Extracted page text data:

- - -

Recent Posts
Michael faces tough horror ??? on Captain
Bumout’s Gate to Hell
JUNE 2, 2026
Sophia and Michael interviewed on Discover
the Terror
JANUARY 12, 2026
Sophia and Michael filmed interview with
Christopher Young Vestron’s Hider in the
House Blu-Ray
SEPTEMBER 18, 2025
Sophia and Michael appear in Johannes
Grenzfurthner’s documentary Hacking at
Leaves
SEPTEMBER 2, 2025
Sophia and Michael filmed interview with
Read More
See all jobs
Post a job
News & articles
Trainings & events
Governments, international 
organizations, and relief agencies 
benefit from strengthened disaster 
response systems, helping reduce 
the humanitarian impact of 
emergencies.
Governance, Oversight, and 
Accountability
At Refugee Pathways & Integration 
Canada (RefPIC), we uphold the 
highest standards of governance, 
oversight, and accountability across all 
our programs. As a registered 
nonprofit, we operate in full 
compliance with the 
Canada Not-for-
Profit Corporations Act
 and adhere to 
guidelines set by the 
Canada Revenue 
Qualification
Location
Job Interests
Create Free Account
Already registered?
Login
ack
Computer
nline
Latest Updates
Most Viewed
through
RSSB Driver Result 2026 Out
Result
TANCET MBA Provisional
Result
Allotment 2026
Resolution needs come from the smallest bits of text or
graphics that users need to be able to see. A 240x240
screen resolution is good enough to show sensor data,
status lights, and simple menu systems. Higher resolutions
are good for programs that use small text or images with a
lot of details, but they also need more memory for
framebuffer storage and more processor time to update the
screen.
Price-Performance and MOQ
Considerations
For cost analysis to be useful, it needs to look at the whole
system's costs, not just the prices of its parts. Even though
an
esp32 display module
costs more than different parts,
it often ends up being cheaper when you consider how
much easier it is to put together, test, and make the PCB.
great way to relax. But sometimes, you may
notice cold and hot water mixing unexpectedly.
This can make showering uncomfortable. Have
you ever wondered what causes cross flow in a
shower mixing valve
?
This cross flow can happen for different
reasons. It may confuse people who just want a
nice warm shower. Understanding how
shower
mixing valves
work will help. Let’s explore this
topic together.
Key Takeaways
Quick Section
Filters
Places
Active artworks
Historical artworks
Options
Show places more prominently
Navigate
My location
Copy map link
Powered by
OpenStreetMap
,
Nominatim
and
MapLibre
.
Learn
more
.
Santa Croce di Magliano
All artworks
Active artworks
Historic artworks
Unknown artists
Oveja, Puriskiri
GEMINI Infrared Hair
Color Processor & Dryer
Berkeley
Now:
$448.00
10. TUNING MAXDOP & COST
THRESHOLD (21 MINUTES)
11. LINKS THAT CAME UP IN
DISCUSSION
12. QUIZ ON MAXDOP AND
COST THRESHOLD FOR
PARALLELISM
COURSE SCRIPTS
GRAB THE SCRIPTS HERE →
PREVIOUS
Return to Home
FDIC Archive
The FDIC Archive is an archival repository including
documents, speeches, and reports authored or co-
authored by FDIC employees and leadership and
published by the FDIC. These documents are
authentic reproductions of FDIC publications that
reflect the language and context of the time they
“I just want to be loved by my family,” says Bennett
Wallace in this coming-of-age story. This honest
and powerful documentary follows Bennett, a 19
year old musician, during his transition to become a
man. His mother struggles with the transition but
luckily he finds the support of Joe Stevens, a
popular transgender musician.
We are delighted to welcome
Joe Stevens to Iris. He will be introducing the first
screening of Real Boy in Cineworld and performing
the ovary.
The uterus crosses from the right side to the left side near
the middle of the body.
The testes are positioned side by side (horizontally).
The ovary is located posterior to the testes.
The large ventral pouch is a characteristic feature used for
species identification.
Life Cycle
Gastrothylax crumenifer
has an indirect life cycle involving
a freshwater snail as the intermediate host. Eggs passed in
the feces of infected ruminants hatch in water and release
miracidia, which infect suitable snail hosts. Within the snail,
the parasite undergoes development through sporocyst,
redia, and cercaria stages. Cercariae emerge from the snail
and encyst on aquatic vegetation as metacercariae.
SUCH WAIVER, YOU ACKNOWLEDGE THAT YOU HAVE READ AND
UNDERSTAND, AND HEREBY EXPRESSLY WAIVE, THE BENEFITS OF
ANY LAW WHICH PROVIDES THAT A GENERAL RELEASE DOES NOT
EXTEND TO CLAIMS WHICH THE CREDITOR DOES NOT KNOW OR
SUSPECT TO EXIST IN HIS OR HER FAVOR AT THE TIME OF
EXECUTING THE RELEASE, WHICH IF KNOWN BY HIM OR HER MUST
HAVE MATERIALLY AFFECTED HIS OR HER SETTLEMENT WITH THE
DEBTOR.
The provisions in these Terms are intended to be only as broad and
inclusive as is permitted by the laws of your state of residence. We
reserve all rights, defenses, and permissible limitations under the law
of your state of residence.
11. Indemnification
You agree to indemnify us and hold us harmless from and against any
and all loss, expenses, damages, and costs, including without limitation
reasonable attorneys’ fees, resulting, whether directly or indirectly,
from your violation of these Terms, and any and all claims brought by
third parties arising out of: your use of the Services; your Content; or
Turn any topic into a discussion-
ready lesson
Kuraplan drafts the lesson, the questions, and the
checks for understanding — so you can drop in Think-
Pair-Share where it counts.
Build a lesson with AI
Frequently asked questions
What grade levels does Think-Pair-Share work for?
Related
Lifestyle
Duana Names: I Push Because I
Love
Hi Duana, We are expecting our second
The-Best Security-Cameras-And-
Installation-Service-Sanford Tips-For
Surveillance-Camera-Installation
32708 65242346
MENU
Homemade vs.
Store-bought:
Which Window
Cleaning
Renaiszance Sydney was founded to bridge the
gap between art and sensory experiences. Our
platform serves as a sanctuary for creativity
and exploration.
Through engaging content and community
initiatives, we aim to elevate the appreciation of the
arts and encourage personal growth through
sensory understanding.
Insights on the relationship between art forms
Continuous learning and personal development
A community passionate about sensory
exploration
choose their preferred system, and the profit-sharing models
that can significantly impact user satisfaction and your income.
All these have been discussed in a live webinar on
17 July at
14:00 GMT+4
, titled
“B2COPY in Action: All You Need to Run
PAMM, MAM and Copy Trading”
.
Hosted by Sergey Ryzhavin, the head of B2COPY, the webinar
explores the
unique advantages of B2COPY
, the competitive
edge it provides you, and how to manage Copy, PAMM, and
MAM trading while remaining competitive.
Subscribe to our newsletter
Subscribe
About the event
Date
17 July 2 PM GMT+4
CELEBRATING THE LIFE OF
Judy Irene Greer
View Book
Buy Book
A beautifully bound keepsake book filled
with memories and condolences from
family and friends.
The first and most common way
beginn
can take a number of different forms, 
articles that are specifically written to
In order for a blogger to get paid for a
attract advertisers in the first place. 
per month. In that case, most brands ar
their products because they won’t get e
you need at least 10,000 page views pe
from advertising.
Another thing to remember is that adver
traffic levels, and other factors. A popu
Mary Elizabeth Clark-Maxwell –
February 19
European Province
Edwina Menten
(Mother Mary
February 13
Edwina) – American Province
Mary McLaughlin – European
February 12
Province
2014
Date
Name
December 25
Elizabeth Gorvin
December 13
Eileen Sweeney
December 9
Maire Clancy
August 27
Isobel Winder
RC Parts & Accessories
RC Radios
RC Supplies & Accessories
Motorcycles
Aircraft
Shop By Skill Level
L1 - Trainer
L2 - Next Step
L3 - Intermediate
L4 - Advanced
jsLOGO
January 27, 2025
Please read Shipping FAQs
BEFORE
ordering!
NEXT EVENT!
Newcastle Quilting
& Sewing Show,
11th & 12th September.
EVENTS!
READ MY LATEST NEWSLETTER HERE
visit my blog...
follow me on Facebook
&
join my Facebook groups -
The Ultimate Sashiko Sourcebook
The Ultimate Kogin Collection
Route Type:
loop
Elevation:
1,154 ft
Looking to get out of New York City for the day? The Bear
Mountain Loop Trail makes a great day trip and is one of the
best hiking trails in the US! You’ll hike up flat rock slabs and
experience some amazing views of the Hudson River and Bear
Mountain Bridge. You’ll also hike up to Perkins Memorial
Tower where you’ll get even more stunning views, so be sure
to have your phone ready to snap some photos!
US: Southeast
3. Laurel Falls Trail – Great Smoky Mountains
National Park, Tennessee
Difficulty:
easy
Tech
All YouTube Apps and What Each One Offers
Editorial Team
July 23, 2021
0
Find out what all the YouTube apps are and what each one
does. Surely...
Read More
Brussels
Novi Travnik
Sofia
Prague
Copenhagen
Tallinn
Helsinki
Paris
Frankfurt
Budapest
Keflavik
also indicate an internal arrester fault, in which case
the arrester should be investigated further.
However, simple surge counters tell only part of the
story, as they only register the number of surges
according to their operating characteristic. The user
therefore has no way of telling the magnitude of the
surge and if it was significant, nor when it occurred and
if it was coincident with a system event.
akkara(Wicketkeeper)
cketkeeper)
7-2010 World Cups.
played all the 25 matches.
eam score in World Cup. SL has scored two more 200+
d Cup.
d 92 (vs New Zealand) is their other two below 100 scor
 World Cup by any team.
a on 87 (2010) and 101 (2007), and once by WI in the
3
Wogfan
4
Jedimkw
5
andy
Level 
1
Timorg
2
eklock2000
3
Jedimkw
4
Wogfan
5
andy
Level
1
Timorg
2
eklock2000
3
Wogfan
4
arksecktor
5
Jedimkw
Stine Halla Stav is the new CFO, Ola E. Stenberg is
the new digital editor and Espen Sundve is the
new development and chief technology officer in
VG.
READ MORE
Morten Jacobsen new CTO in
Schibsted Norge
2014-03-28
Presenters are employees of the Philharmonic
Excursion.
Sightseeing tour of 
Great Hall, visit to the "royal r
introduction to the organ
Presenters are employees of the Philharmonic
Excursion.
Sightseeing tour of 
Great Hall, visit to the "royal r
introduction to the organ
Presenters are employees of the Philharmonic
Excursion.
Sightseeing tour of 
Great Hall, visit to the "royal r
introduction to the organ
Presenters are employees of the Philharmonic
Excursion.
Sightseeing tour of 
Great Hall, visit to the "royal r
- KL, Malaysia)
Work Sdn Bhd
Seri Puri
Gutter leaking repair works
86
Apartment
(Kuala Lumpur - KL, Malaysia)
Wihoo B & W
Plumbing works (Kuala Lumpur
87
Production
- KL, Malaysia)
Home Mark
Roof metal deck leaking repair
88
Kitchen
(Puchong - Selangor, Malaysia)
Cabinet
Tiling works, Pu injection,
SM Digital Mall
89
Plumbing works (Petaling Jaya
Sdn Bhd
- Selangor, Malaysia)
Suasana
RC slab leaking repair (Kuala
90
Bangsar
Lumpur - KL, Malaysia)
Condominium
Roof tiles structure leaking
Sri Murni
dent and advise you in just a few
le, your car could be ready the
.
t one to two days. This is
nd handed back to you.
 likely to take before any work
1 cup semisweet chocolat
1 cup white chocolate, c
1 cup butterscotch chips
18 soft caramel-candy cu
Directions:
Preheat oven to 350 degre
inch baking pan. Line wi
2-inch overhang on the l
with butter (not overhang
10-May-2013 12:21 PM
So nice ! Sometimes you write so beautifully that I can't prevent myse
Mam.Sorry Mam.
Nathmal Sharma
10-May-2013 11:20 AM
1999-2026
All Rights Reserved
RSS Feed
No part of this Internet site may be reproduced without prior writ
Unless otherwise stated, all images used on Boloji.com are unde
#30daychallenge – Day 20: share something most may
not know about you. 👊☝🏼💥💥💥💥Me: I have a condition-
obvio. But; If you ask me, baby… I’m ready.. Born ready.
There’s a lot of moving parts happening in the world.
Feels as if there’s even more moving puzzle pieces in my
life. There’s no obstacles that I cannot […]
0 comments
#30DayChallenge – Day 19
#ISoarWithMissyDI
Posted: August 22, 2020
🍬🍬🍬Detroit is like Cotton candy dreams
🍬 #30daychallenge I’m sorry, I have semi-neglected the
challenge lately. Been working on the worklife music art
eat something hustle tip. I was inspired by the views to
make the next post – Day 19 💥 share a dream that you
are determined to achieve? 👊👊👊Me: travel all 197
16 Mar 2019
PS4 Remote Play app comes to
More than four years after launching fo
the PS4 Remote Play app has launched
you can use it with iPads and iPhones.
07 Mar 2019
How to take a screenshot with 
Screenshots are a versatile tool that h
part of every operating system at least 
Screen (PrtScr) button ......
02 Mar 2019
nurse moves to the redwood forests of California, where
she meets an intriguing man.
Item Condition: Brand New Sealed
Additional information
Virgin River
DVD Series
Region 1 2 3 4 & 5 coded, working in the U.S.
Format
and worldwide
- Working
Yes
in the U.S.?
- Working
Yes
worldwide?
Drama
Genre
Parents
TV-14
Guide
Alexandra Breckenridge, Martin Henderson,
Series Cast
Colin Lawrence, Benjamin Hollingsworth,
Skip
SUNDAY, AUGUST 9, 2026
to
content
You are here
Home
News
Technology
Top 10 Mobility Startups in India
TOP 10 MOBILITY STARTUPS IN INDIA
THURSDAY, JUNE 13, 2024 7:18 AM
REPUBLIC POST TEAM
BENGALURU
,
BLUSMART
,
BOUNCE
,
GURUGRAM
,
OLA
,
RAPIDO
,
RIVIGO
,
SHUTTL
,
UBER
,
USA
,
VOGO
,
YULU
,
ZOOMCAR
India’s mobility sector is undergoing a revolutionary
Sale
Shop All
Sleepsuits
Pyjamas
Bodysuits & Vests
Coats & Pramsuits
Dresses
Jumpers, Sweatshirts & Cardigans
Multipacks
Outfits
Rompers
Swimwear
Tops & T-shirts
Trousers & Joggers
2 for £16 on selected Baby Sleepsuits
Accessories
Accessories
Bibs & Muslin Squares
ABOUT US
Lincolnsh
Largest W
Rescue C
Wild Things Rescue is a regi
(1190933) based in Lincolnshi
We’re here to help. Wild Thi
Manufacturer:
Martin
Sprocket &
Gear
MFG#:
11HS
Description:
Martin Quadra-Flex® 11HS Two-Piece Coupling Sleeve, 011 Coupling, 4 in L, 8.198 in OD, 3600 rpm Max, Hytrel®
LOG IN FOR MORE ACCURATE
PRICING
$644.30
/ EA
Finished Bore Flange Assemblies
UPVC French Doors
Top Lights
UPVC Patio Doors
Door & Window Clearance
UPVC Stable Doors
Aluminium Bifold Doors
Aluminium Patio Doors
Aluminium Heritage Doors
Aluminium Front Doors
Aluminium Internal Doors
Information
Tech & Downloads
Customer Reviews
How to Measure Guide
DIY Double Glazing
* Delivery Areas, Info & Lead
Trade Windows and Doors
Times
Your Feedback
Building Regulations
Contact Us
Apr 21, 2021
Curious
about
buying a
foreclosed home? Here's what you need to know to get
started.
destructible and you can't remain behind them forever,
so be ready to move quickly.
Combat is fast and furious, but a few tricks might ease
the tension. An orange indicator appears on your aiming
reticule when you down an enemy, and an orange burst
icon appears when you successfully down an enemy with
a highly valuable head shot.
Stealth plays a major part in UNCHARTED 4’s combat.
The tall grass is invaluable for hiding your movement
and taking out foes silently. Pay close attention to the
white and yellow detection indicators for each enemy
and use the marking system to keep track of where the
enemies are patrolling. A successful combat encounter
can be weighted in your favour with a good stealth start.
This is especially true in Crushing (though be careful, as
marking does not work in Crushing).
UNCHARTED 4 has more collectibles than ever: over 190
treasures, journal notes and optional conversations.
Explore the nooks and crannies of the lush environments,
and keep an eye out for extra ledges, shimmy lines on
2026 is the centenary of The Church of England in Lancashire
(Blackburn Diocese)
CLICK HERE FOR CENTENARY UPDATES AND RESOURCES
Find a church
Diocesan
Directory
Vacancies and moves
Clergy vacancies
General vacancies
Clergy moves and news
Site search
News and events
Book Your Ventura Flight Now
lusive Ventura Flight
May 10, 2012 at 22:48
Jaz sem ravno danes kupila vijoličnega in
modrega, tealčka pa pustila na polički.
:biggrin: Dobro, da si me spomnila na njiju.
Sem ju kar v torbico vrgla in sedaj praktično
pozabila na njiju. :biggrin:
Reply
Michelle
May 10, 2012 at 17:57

- - -

_Task requirements:_
Going back to the entries above, set down exactly the lines that begin at the one with "Mam.Sorry Mam." and end at the one with "How to take a screenshot with", both included, and nothing else.

_Solution:_
Mam.Sorry Mam.
Nathmal Sharma
10-May-2013 11:20 AM
1999-2026
All Rights Reserved
RSS Feed
No part of this Internet site may be reproduced without prior writ
Unless otherwise stated, all images used on Boloji.com are unde
#30daychallenge – Day 20: share something most may
not know about you. 👊☝🏼💥💥💥💥Me: I have a condition-
obvio. But; If you ask me, baby… I’m ready.. Born ready.
There’s a lot of moving parts happening in the world.
Feels as if there’s even more moving puzzle pieces in my
life. There’s no obstacles that I cannot […]
0 comments
#30DayChallenge – Day 19
#ISoarWithMissyDI
Posted: August 22, 2020
🍬🍬🍬Detroit is like Cotton candy dreams
🍬 #30daychallenge I’m sorry, I have semi-neglected the
challenge lately. Been working on the worklife music art
eat something hustle tip. I was inspired by the views to
make the next post – Day 19 💥 share a dream that you
are determined to achieve? 👊👊👊Me: travel all 197
16 Mar 2019
PS4 Remote Play app comes to
More than four years after launching fo
the PS4 Remote Play app has launched
you can use it with iPads and iPhones.
07 Mar 2019
How to take a screenshot with 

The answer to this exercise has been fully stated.